-- start THE INPUT --

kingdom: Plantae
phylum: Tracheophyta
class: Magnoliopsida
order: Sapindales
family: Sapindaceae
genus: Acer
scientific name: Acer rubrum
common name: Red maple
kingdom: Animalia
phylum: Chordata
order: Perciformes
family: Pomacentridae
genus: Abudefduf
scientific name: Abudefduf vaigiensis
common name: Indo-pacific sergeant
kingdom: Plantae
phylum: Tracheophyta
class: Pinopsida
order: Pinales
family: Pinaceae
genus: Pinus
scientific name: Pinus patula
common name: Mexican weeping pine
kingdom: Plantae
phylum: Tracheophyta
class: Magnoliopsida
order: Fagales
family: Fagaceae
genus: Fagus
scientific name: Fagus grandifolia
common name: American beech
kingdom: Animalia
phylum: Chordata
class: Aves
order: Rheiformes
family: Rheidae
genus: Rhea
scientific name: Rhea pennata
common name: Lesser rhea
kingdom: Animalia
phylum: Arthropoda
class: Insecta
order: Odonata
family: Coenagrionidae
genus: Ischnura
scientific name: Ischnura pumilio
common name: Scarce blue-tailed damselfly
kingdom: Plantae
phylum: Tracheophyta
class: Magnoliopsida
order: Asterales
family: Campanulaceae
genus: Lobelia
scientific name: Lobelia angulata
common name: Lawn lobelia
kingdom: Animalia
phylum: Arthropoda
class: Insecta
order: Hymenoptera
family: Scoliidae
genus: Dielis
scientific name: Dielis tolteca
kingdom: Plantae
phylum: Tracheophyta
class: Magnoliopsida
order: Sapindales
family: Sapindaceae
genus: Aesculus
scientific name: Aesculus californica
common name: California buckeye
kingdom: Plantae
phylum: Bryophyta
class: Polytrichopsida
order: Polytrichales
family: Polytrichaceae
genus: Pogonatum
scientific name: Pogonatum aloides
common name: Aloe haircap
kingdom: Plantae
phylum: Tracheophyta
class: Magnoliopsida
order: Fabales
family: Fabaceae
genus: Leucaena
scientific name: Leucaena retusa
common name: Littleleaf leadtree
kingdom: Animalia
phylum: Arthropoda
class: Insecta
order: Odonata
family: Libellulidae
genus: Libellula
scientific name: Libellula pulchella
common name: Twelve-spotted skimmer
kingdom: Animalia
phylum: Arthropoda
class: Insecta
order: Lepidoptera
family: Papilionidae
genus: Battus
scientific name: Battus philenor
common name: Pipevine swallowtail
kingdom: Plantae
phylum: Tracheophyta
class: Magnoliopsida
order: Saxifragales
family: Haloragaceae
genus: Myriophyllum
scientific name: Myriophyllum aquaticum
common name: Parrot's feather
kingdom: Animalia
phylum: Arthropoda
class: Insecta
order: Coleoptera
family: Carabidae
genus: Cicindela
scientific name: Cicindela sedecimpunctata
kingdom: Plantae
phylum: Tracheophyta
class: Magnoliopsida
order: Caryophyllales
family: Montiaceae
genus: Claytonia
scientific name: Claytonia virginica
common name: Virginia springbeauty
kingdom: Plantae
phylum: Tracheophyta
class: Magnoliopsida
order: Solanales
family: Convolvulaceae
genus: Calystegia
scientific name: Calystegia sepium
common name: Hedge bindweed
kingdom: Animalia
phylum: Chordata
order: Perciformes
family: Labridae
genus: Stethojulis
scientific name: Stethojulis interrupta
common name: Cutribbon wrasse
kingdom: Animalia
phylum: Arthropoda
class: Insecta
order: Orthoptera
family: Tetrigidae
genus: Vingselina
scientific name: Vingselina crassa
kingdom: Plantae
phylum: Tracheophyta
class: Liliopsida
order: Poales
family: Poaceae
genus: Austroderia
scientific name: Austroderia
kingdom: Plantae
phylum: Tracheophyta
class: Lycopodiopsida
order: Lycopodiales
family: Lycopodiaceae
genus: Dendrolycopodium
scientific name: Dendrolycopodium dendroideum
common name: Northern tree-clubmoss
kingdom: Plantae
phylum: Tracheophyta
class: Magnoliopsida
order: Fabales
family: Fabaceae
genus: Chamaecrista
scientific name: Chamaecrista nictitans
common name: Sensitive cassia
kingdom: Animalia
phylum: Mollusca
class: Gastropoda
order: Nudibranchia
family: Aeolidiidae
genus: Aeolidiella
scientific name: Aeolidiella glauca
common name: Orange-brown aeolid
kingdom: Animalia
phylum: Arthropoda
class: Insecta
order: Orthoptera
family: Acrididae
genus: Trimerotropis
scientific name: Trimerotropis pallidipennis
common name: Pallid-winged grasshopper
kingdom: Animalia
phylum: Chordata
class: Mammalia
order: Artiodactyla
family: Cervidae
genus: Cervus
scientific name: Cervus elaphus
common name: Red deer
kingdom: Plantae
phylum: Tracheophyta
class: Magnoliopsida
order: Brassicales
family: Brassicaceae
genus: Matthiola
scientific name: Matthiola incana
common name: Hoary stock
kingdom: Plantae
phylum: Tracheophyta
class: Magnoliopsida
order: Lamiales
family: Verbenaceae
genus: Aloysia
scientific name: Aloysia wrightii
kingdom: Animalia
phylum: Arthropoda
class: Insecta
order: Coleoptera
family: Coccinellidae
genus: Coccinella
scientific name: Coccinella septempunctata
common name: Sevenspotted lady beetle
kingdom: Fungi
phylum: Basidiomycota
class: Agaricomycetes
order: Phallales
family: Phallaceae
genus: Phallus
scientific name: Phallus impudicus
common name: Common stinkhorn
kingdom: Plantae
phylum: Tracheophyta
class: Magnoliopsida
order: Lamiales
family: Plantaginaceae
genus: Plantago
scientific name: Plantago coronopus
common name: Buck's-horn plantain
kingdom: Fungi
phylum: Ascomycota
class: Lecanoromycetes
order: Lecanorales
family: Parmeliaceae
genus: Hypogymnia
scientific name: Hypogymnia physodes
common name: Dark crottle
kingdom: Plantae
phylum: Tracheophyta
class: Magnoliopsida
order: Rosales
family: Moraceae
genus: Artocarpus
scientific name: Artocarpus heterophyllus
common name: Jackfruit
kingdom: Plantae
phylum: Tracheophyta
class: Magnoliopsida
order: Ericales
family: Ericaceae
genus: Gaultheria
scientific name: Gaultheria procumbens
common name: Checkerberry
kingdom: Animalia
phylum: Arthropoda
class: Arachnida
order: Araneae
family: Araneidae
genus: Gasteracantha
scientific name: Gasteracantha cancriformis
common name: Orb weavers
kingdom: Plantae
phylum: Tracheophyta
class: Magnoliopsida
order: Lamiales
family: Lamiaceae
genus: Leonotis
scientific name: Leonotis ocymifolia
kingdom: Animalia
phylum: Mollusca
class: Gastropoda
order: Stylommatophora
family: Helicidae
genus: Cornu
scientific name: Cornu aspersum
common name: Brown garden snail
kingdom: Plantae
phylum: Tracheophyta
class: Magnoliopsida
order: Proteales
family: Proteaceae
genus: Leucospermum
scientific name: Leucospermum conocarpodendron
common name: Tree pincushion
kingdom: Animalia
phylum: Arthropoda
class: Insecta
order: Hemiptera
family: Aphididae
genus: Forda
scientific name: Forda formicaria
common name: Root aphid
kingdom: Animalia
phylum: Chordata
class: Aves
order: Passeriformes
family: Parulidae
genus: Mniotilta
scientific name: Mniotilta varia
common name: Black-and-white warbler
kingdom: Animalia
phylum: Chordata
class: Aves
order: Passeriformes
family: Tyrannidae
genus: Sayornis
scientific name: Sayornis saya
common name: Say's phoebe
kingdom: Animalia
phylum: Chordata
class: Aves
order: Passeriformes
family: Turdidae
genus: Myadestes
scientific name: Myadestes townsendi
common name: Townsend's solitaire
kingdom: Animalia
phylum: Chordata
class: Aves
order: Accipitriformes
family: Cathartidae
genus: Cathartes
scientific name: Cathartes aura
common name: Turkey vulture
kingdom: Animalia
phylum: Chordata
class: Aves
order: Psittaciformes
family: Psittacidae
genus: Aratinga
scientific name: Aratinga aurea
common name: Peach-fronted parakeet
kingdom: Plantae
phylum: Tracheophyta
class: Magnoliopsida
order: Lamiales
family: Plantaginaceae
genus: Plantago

-- end THE INPUT --

- WHAT YOU HAVE TO DO: Retype every line of the records without changes, from the line containing "class: Arachnida" through the final line of the records.

- EXERCISE RESPONSE:
class: Arachnida
order: Araneae
family: Araneidae
genus: Gasteracantha
scientific name: Gasteracantha cancriformis
common name: Orb weavers
kingdom: Plantae
phylum: Tracheophyta
class: Magnoliopsida
order: Lamiales
family: Lamiaceae
genus: Leonotis
scientific name: Leonotis ocymifolia
kingdom: Animalia
phylum: Mollusca
class: Gastropoda
order: Stylommatophora
family: Helicidae
genus: Cornu
scientific name: Cornu aspersum
common name: Brown garden snail
kingdom: Plantae
phylum: Tracheophyta
class: Magnoliopsida
order: Proteales
family: Proteaceae
genus: Leucospermum
scientific name: Leucospermum conocarpodendron
common name: Tree pincushion
kingdom: Animalia
phylum: Arthropoda
class: Insecta
order: Hemiptera
family: Aphididae
genus: Forda
scientific name: Forda formicaria
common name: Root aphid
kingdom: Animalia
phylum: Chordata
class: Aves
order: Passeriformes
family: Parulidae
genus: Mniotilta
scientific name: Mniotilta varia
common name: Black-and-white warbler
kingdom: Animalia
phylum: Chordata
class: Aves
order: Passeriformes
family: Tyrannidae
genus: Sayornis
scientific name: Sayornis saya
common name: Say's phoebe
kingdom: Animalia
phylum: Chordata
class: Aves
order: Passeriformes
family: Turdidae
genus: Myadestes
scientific name: Myadestes townsendi
common name: Townsend's solitaire
kingdom: Animalia
phylum: Chordata
class: Aves
order: Accipitriformes
family: Cathartidae
genus: Cathartes
scientific name: Cathartes aura
common name: Turkey vulture
kingdom: Animalia
phylum: Chordata
class: Aves
order: Psittaciformes
family: Psittacidae
genus: Aratinga
scientific name: Aratinga aurea
common name: Peach-fronted parakeet
kingdom: Plantae
phylum: Tracheophyta
class: Magnoliopsida
order: Lamiales
family: Plantaginaceae
genus: Plantago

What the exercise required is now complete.